President Robert Mugabe yesterday officially set aside March 16 for the referendum on the new constitution brushing aside opposition from the National Constitutional Assembly (NCA).
REPORT BY MOSES MATENGA
The referendum will pave the way for fresh elections to end the inclusive government.
Mugabe made the proclamation in a Government Gazzette, days after Constitutional Affairs minister Eric Matinenga made the announcement.
“I consider it desirable to ascertain the view of voters on whether or not the said draft constitution should be enacted at the constitution of Zimbabwe,” the veteran ruler said in the notice.
“Now, therefore….I do, by this proclamation, appoint Saturday the 16th as the day on which the referendum will be held.”

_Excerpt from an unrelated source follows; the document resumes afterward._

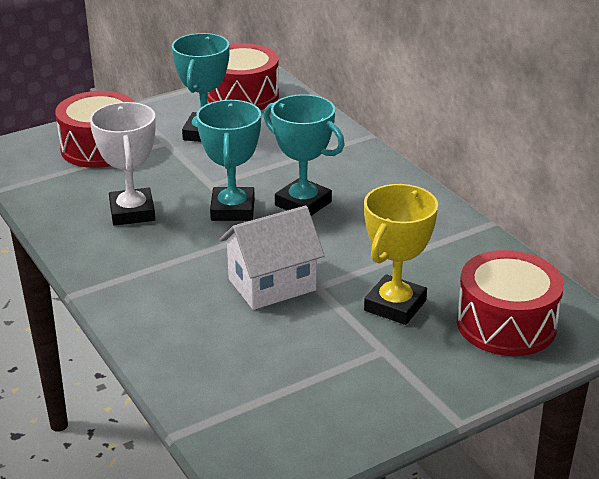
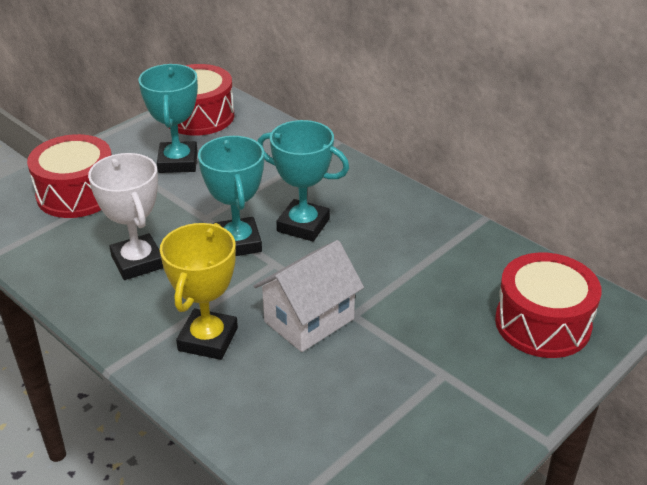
camera: 15 degrees left, 5 degrees up
(395, 305) = (434, 322): yellow trophy -> yellow trophy (208, 339)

The proposed supreme law would curb presidential powers and cut the wings of service chiefs among other progressive provisions.
But some groups are not happy with the time being given ordinary people to study the draft before voting.
NCA chairman Lovemore Madhuku yesterday said he had instructed his lawyers to take Mugabe to court over the referendum date.
“Our lawyers will certainly do that Monday morning,” he said. “The lawyers are running around to oppose that (referendum date) as we had said.”
Madhuku said they had been waiting for the date to be gazette before challenging it in court.
“That is what we have been waiting for and our lawyers are now running around to make sure they file the papers Monday morning,” he said.
Parties in the inclusive are campaigning for a ‘Yes’ vote during the referendum making Madhuku’s campaign tough.
The constitution making process that started in 2009 was marked by bickering by the coalition parties and at some stage there was suspicion that Zanu PF was bent on sabotaging the exercise.
But Mugabe reportedly prevailed against Zanu PF hardliners putting the process back on track.